For the purpose of providing secure SIP communication over the TLS protocol, OpenSIPS uses the OpenSSL library, the most popular TLS implementation across the Internet. However, integrating OpenSSL with OpenSIPS has posed a series of challenges starting with OpenSSL version 1.1.0, and has caused quite a few bugs and crashes since then, as presented in more detail in this article.
As such, for the new OpenSIPS 3.2 version, we have finally decided to provide support for an additional TLS library, as an alternative to OpenSSL. In this article, we are going to take a look at the options we have explored and the criteria and factors that we used to choose a candidate.
Issues with OpenSSL
Even though up to this point, we have been able to solve the encountered issues, new problems continue to emerge and there are still ongoing reports and Github tickets on this topic. The main reason for this, in short, is that OpenSSL is designed with multi-threaded applications in mind, and is incompatible with certain design principles of a multi-process application like OpenSIPS. OpenSSL is not intended to be used in an environment where TLS connections can be shared between multiple worker processes.
Requirements for a new TLS library
First, we considered the following general requirements for the new TLS library to use in OpenSIPS:
- cross-platform support, availability for many operating systems (ideally, through the default package repository);
- comprehensive, up to date documentation;
- support for the the latest and widely used protocols and encryption algorithms;
- mature, lively project and good adoption.
But more precisely, in order for a TLS library to be viable for OpenSIPS, in the light of our multi-process architecture constraints, we specifically look for:
- thread-safe design (in OpenSIPS we only have a single thread per process, but we do concurrently access the library from multiple processes nonetheless);
- hooks for providing custom memory allocation functions (instead of the system malloc() family), to make sure the TLS connection contexts are allocated in OpenSIPS shared memory, similarly to CRYPTO_set_mem_functions() in OpenSSL;
- hooks for providing custom locking mechanisms (primitives like create, lock, unlock mutex) in order to synchronize access between processes to the shared TLS connection contexts, similarly to the obsolete CRYPTO_set_locking_callback() in OpenSSL;
- no use of specific, per-thread memory zone storage mechanisms like Thread Local Storage (which OpenSSL adopted in version 1.1.1, and caused further crashes in OpenSIPS).
In this section we are going to list the top candidates that we have identified in our search for the best TLS implementation that fits OpenSIPS and provide a short conclusion on the findings on each one.

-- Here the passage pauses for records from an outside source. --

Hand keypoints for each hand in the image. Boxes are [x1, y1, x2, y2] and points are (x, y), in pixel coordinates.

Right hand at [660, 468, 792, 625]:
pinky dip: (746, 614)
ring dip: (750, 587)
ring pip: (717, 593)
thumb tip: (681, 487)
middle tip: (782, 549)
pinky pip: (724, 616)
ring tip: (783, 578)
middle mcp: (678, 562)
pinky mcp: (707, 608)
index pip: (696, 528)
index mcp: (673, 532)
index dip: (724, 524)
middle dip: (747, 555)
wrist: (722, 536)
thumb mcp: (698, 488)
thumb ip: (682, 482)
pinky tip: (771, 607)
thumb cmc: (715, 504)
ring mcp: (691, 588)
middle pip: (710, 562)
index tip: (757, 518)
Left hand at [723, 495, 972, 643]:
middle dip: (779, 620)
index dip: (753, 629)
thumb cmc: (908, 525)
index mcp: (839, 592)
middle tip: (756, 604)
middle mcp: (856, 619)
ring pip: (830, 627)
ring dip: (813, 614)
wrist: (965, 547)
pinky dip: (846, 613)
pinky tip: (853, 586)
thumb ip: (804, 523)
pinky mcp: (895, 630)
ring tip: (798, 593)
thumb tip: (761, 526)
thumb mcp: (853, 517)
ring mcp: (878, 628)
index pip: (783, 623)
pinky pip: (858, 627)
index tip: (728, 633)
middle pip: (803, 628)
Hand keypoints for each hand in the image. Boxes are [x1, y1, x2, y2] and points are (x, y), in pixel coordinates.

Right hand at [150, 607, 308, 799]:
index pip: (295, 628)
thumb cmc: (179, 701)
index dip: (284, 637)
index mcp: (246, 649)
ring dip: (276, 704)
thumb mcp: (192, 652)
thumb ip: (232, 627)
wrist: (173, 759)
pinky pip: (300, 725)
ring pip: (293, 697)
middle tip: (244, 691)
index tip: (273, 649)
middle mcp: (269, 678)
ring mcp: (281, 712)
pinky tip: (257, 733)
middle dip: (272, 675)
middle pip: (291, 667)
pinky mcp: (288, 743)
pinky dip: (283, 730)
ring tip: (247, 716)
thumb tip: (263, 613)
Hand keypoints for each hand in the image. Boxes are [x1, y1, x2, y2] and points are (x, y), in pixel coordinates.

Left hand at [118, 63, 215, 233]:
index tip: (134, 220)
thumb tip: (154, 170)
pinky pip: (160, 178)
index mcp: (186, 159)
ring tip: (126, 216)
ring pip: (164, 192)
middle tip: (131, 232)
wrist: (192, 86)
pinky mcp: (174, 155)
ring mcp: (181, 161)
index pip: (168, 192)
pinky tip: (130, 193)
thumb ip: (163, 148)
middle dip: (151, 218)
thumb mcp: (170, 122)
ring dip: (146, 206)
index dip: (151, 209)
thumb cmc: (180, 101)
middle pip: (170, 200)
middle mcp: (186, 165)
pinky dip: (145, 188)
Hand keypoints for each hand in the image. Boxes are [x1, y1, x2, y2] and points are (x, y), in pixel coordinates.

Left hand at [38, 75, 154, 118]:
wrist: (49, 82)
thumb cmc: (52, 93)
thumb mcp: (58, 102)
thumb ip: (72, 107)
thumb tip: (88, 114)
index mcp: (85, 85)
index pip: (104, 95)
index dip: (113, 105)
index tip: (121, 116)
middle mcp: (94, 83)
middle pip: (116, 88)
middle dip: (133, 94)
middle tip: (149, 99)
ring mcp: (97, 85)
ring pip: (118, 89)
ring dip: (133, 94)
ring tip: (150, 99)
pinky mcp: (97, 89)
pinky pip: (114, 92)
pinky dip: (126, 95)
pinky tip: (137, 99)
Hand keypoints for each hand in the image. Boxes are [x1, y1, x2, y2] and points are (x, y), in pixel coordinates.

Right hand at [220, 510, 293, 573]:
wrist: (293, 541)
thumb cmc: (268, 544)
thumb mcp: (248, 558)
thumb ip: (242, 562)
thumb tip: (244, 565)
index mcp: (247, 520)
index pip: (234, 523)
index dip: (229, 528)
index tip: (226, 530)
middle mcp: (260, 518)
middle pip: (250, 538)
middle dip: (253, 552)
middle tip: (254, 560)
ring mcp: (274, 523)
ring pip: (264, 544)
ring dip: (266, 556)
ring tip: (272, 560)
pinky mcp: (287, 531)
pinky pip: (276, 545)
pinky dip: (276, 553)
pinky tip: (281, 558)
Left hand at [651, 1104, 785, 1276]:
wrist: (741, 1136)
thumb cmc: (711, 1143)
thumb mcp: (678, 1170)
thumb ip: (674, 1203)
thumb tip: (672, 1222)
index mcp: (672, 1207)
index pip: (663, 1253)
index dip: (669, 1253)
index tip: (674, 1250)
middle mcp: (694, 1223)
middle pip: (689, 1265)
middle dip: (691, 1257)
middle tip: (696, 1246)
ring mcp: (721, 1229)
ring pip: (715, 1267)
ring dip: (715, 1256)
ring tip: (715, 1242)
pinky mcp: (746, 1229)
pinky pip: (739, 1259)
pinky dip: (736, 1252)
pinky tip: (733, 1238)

Even though prominent OpenSSL forks like LibreSSL (forked by OpenBSD project from OpenSSL 1.0.1g) or BoringSSL (forked by Google), seem good options from other perspectives (like features or availability), they fail to bring or keep from old OpenSSL, the required mechanisms for properly integrating with OpenSIPS. LibreSSL for example has dropped both CRYPTO_set_mem_functions() and CRYPTO_set_locking_callback().
Popular among free and open source software, GnuTLS’s documentation on thread safety does not seem to indicate that it is safe to share TLS session objects between threads. Moreover, the library uses hard-coded mutex implementations (e.g., pthreads on GNU/Linux and CriticalSection on Windows) for several aspects, like random number generation (this operation has led to issues in OpenSSL). In terms of custom application hooks, GnuTLS does offer gnutls_global_set_mutex() for locking, but since version 3.3.0 has dropped gnutls_global_set_mem_functions() for memory allocation, which is a must for OpenSIPS shared memory.
Formerly known as PolarSSL, MbedTLS is a library designed for embedded devices and for the purpose of better integration with different systems, offers abstraction layers for memory allocation and threading mechanisms. OpenSIPS can take advantage of this features by installing its own handlers via mbedtls_platform_set_calloc_free() and mbedtls_threading_set_alt(). The downside in this case is that the customisations are only available if the library is compiled with specific flags, which are not enabled by default. This would mean that TLS in OpenSIPS would not properly work with the library installed directly from packages, which is not a desirable approach.
Previously called yaSSL / CyaSSL, WolfSSL is a lightweight TLS library aimed at embedded devices. It has achieved high distribution volumes on all systems nevertheless, due to formerly being bundled with MySQL, as the default TLS implementation. As it is the case with Mbed TLS, the library’s high portability design can be exploited for better integration with OpenSIPS. WolfSSL provides a hook for setting custom memory allocation functions through wolfSSL_SetAllocators() but does not offer a way to change the locking mechanism at runtime (unless compiled differently). However, the documentation and forum discussions on this matter, suggest that as long as access to shared connection contexts is synchronised at the user application level, the library will not internally acquire any mutexes and no concurrency issues will arise.
Based on our evaluation of the available TLS libraries, WolfSSL seems to be a good TLS implementation overall and the most appropriate to work with OpenSIPS’s multi-process design and constraints. In conclusion, starting with OpenSIPS 3.2, we plan on providing the possibility of choosing between WolfSSL and OpenSSL for the TLS needs in OpenSIPS.